INVESTIGADORES
ARIAS BECERRA Joan Salvador
congresos y reuniones científicas
Título:
100 Years after Camp's classification of Geckos
Autor/es:
DAZA, JUAN D.; BAUER, AARON M.; ARIAS, J. SALVADOR
Lugar:
New York
Reunión:
Simposio; Camp '23: Celebrating 100 Years of Charles L. Camp "Classification of the Lizards"; 2023
Institución organizadora:
American Museum of Natural History
Resumen:
A century ago, Charles L. Camp classified geckos in the section Gekkota, within which he included three families, Gekkonidae, Uroplatidae, and Ardeosauridae. He places pygopods in a clade formed by mainly anguimorph lizards, considering them a unique family of limbless lizards from the Australian-New Guinean-Tasmanian region. The earliest link of geckos and pygopods was made by Shute and Bellairs in 1953, using the shared morphology of the cochlear neural limbus.
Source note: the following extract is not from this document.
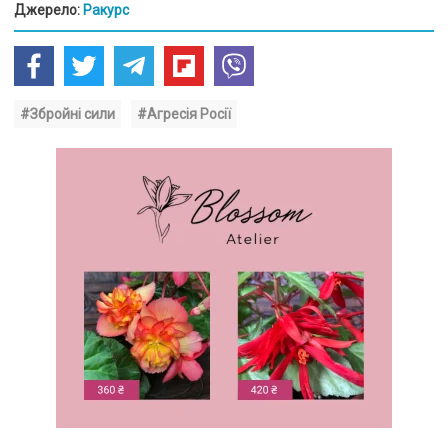
Джерело:
Ракурс
#Збройні сили
#Агресія Росії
In 1954 Underwood placed pygopods and geckos together (but also with dibamids). In 1956 McDowell and Bogert removed pygopods from Anguimorpha and commented their similarities with geckos based on morphological characters form the skull, vertebral column, eye, tongue, and post-cloacal sacs. Pygopods have been interpreted as the sister group of geckos or allied to the Diplodactylidae and Carphodactylidae. Today the dominant hypothesis of relationships classifies geckos into seven families and two major clades, the Pygopodomorpha (Pygopodidae, Carphodactylidae, and Diplodactylidae) and Gekkomorpha (Eublepharidae, Sphaerodactylidae, Pyllodactylidae, and Gekkonidae). The latest phylogenomic analysis placed Eublepharidae at the base of the crown group Gekkota. In terms of the fossil record, Ardeosaurus is outside Gekkota, a name noe restricted to extant group, while Pangekkota includes a series of stem groups including Eichstaettisaurus, Norellius, Hoburogekko, Gobekko, and several undescribed Mid-Cretaceous lizards in amber from Myanmar. Although the molecular scaffold for the crown group is well supported, and some families are well supported by morphological data (e.g. Eublepharidae, Pygopodidae), there are still many families that are not adequately characterized by morphological characters. Using a combined morphological and molecular dataset, we identified characters that support some of the remaining families.